Kasim: Oh Simon sahabatku. Kamu banyak orang jadi kebutuhan kamu lebih banyak, saya malahan mau memberi agar kamu juga tidak berkekurangan. (Kasim dan Simon berangkulan)
Narator: Demikian perbuatan dua orang yang bersahabat.
Pengarahan :
Adik-adik, setiap hari kita bergaul dengan banyak teman. Ada teman yang menyenangkan dan akrab, tetapi ada juga teman yang menjengkelkan. Mencari teman tidaklah sulit. Ada yang mencari teman dengan uang, misalnya ada ungkapan: “Mereka saya traktir agar menjadi teman-temanku.” Ada juga yang membagikan kertas contekan sewaktu ulangan lalu dianggap sebagai teman yang dapat memahami kebutuhan teman yang berada dalam kesulitan. Padahal untuk menjadi teman yang benar-benar mengerti perasaan dan kesulitan serta setia dalam penderitaan, tidaklah mudah, tetapi juga tidak sukar untuk diusahakan.
Persahabatan sejati tidak berhenti pada kesenangan saja, tetapi juga pada berbagai kesulitan dan kesusahan. Sahabat sejati rela berkorban, rela menanggung kesedihan yang dialami teman. Sahabat yang mau berbelarasa, ikut mengalamai kesedihan, sakit, kelaparan, kekurangan, terasing, tersingkir oleh keadaan atau oleh intimidasi dari pihak lain.

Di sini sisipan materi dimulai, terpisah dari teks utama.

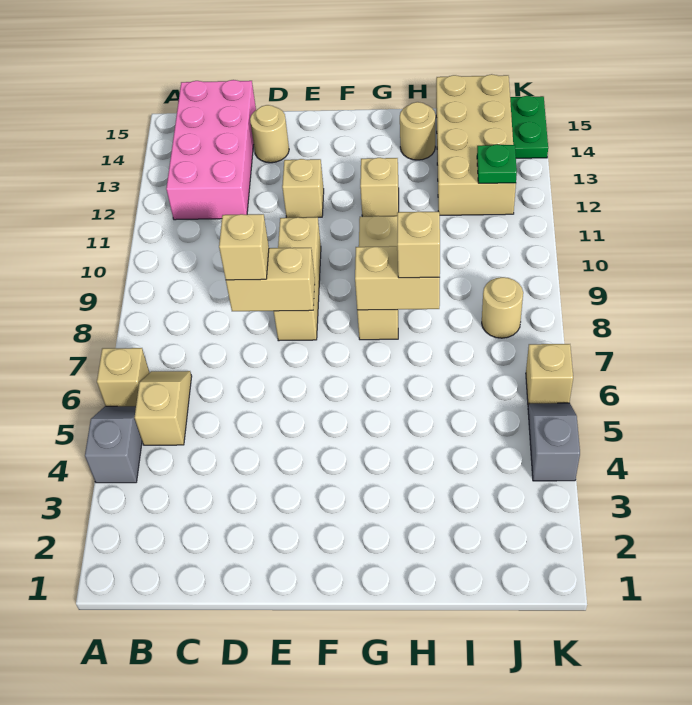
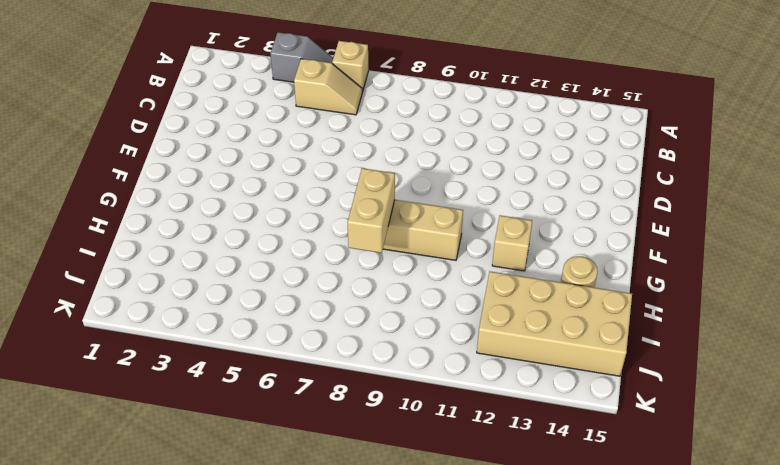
none -> pink 2x4 brick [166,80,256,220]
none -> tan 1x1 round brick [250,105,289,163]
none -> tan 1x3 brick [274,217,321,341]

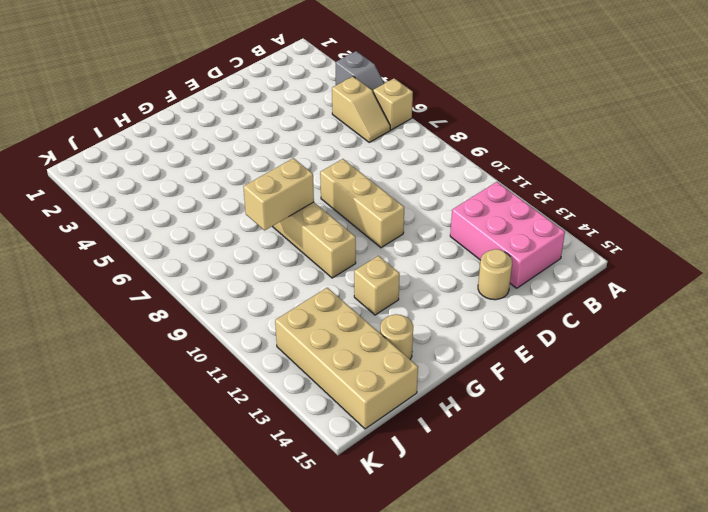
pink 2x3 brick [450,182,565,288] -> pink 2x4 brick [166,80,256,220]
none -> tan 1x1 brick [282,159,324,218]
none -> tan 1x1 round brick [482,277,523,338]
none -> grey 1x2 slope [528,403,580,481]

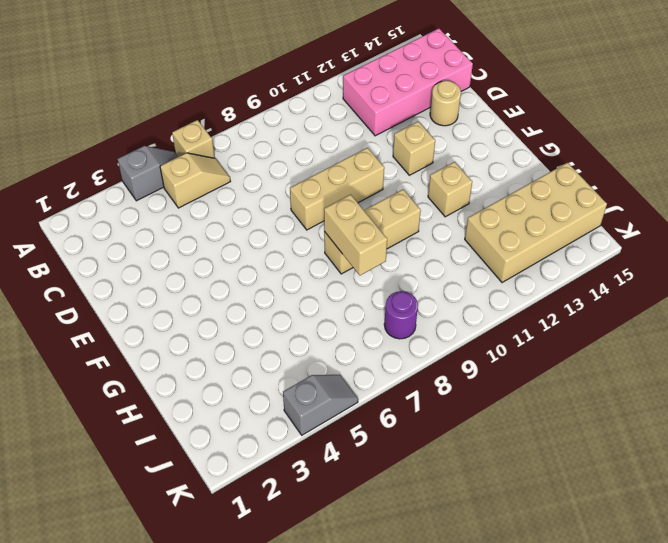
purple 1x1 round brick [384,291,418,339] -> tan 1x1 round brick [482,277,523,338]
none -> tan 1x1 round brick [400,102,436,160]
none -> tan 1x1 brick [526,344,573,405]
none -> green 1x2 plate [510,96,548,158]

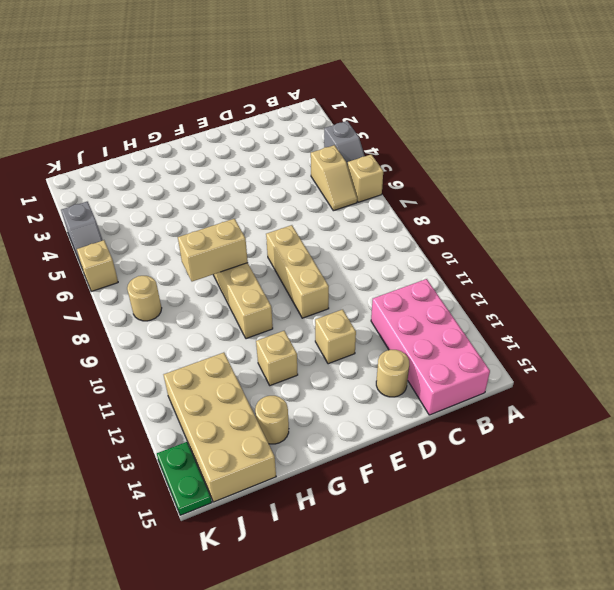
none -> tan 1x2 brick [226,248,315,311]
none -> green 1x1 plate [477,144,517,183]
none -> tan 1x1 brick [219,214,269,280]

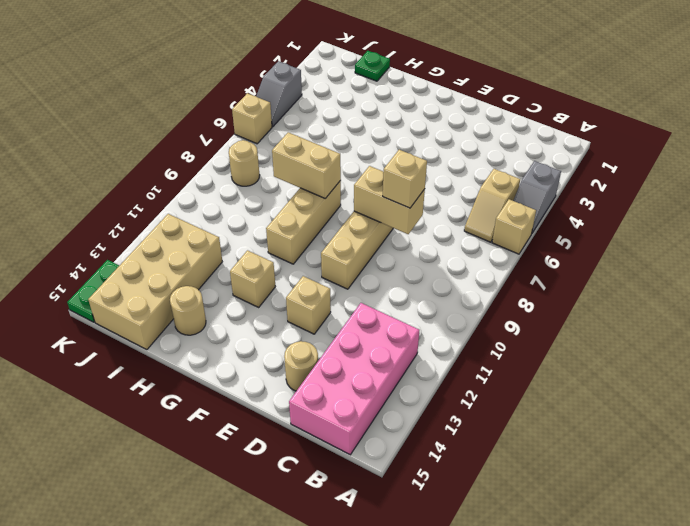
green 1x1 plate [355,51,390,81] -> green 1x1 plate moved to [477,144,517,183]
none -> tan 1x1 brick [397,211,440,278]

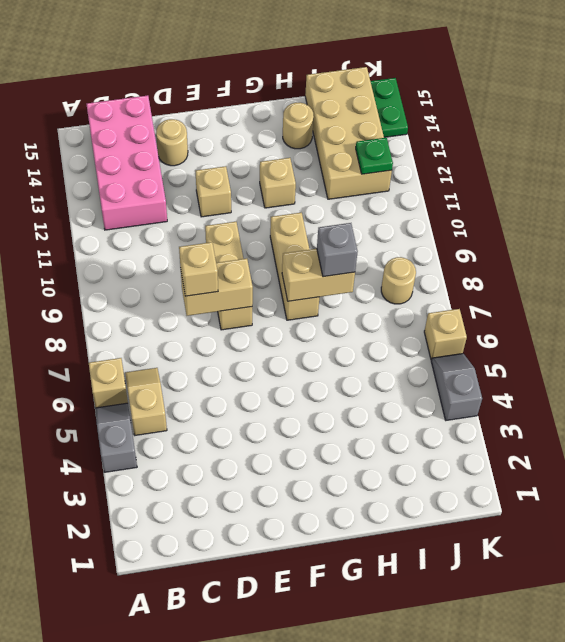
grey 1x1 brick [317,223,358,277] -> tan 1x1 brick [397,211,440,278]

Dalam kenyataan sehari-hari, banyak orang di antara kita hanya mau bergaul dengan mereka yang mendatangkan keuntungan. Hanya mau bergaul dengan mereka yang tampan dan cantik, pandai serta kaya. Sedangkan mereka yang tidak memenuhi kriteria-kriteria tersebut cenderung didiamkan atau sengaja dijauhkan atau disisihkan dalam pergaulan.
Persahabatan sejati membutuhkan pengorbanan, siap mendengarkan, menolong dan mengunjungi, mengobati dan menghibur si sakit. Dalam persahabatan, orang harus saling memahami, menghargai, menghormati, memberi dan menerima. Persahabatan tidak menuntut melainkan merelakan diri menjadi bagian dari sahabatnya.
Marilah kita temukan hal-hal yang menyuburkan persahabatan, lalu kita pelihara dan kembangkan. Sedangkan hal-hal negatif yang merugikan atau menghancurkan persahabatan kita kurangkan, hindarkan atau menghilangkan di dalam pergaulan dengan siapa pun.
Kepada yang baik
Kawanku di tempat
Kawan, saya tahu engkau masih sangat marah atas kesalahanku kepadamu. Saya dengan segenap hati memohon maaf atas kesalahanku itu. Waktu itu saya sungguh tidak sengaja, apalagi menyakiti hatimu sahabatku. Tetapi engkau sudah terlanjur sakit hati dan persahabatan kita menjadi renggang.
Sejak kejadian itu hidup saya tidak tentram, selalu gelisah memikirkan engkau dan perbuatanku. Saya marah kepada diri sendiri, tetapi tidak membuat persahabatan kita menjadi baik karena penyesalan hanya ada di dalam hati saya saja. Untuk itu saya sekali lagi meminta maaf dan semoga engkau mau memaafkanku sehingga kita dapat berkawan lagi.
Di bumi perkemahan ini saya sangat mengharapkan jawabanmu, agar kita bersahabat lagi, sehingga kita pulang dengan suasana hati yang gembira. Saya menunggumu!
Sahabatmu,
Sri Suharti (bukan nama sebenarnya).